- **What the exercise asks**
Only lines holding "были" are needed; copy each of them from the data below.

Source records Start Marker

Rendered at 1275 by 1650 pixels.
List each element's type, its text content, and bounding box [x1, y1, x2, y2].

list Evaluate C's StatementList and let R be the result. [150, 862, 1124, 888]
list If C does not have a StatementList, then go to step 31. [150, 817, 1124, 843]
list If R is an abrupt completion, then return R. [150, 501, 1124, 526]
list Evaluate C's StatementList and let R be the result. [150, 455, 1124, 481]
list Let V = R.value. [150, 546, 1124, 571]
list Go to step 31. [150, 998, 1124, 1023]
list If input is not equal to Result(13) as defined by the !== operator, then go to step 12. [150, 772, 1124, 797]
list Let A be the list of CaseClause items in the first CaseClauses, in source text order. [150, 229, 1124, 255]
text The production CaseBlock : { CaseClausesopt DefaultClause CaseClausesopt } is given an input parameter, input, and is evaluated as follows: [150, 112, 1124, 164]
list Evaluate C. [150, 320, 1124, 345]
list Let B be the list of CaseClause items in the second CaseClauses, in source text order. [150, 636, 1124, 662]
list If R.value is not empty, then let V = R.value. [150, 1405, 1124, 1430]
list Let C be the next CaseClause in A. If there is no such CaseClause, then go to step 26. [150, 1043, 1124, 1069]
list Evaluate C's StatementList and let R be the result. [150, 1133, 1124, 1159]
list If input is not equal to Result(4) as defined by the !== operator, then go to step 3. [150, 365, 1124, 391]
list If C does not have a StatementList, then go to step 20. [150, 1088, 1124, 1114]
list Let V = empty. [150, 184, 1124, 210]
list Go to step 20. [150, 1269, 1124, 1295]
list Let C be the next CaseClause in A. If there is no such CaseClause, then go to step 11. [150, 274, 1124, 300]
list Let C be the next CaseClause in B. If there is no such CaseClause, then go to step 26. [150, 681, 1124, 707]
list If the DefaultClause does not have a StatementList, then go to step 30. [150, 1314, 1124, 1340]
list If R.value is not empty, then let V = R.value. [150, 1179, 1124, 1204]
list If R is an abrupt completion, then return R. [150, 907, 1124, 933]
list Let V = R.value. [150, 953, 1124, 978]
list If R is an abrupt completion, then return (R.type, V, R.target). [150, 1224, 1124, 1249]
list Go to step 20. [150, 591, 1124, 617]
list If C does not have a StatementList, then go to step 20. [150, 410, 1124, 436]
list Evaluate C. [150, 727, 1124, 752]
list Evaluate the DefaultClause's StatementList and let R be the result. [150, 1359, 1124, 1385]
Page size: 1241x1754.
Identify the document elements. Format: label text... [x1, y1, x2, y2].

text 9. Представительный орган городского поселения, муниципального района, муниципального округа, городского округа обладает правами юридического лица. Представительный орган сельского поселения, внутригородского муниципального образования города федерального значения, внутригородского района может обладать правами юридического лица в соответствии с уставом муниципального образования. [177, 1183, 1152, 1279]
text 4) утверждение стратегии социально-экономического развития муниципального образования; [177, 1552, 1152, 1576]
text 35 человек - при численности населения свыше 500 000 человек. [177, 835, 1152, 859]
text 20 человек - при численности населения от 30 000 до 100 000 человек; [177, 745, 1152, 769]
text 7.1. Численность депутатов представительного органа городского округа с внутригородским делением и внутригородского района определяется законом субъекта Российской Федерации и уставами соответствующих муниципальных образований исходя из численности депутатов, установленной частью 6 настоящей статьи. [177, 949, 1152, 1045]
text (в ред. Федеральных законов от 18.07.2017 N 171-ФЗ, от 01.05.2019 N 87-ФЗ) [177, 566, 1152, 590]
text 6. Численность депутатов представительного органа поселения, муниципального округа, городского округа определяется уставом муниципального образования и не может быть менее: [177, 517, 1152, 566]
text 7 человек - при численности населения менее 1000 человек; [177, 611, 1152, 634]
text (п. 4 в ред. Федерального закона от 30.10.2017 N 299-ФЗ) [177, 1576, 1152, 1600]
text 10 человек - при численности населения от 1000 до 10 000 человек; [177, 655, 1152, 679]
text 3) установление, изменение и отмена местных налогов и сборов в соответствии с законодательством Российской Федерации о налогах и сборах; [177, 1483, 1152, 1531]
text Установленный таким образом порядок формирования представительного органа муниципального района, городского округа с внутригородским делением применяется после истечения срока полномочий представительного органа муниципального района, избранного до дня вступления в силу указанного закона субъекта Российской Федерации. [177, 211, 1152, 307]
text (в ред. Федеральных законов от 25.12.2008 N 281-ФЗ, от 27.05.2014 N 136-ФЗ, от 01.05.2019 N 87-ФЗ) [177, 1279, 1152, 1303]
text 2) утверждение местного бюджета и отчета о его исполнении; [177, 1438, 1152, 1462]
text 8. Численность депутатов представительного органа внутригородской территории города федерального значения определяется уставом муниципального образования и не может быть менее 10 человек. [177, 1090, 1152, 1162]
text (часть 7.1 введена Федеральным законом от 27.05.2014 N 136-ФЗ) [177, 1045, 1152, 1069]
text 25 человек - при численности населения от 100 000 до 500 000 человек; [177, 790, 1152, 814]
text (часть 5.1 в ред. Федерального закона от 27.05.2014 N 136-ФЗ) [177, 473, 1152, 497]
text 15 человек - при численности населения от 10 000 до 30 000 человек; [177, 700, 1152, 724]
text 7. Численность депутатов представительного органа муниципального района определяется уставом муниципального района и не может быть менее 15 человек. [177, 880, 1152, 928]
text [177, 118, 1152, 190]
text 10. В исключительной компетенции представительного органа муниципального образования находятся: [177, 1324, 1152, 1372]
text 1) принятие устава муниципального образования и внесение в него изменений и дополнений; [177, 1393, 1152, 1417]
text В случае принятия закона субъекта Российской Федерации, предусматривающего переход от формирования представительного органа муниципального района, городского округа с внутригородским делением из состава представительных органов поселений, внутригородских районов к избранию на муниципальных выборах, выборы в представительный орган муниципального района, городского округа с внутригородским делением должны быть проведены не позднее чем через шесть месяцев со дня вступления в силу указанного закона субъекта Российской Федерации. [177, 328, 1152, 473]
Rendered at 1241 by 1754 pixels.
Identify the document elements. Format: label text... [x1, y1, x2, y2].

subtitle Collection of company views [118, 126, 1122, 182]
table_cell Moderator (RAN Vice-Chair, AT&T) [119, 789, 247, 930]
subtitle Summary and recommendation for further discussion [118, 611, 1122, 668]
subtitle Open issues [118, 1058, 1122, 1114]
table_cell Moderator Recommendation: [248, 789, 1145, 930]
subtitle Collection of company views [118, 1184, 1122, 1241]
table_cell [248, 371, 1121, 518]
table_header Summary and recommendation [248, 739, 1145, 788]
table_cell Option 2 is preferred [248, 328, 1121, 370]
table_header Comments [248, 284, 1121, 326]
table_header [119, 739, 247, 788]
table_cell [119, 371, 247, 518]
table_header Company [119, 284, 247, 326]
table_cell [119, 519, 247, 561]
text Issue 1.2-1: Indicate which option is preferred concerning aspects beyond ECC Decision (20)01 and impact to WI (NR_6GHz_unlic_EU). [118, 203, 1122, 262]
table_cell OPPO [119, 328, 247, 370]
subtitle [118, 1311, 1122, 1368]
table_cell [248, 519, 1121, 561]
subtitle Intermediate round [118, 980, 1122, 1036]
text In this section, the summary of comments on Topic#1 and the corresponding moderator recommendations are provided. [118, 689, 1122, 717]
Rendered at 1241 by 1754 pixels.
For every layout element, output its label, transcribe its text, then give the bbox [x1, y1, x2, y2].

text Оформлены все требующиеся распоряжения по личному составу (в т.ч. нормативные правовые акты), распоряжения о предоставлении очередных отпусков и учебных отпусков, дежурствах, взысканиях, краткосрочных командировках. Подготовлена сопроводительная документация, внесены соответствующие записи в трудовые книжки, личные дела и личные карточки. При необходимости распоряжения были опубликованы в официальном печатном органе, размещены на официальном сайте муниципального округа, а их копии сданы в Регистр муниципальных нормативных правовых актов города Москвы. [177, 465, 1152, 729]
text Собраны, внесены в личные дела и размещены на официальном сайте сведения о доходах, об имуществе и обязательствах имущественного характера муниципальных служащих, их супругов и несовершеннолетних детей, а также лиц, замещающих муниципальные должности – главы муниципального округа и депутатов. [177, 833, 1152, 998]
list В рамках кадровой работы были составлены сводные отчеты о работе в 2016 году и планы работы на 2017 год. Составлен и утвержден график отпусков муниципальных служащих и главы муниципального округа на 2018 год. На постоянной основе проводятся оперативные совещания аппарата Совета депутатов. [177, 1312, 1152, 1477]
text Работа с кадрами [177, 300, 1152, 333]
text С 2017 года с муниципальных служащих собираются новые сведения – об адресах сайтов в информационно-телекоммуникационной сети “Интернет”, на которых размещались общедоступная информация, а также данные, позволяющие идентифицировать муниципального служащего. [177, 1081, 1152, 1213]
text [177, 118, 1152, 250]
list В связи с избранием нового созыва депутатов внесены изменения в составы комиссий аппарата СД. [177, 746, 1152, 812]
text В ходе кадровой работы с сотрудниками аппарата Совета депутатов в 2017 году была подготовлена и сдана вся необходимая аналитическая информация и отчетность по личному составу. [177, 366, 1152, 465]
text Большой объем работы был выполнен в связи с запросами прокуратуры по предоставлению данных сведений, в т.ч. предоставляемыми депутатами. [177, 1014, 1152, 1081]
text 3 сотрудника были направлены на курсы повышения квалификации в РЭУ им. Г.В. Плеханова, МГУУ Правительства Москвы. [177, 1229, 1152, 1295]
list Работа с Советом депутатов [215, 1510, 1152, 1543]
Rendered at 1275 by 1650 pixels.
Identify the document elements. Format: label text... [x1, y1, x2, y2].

Source records End Marker

- **Response for this exercise**
text Оформлены все требующиеся распоряжения по личному составу (в т.ч. нормативные правовые акты), распоряжения о предоставлении очередных отпусков и учебных отпусков, дежурствах, взысканиях, краткосрочных командировках. Подготовлена сопроводительная документация, внесены соответствующие записи в трудовые книжки, личные дела и личные карточки. При необходимости распоряжения были опубликованы в официальном печатном органе, размещены на официальном сайте муниципального округа, а их копии сданы в Регистр муниципальных нормативных правовых актов города Москвы. [177, 465, 1152, 729]
list В рамках кадровой работы были составлены сводные отчеты о работе в 2016 году и планы работы на 2017 год. Составлен и утвержден график отпусков муниципальных служащих и главы муниципального округа на 2018 год. На постоянной основе проводятся оперативные совещания аппарата Совета депутатов. [177, 1312, 1152, 1477]
text 3 сотрудника были направлены на курсы повышения квалификации в РЭУ им. Г.В. Плеханова, МГУУ Правительства Москвы. [177, 1229, 1152, 1295]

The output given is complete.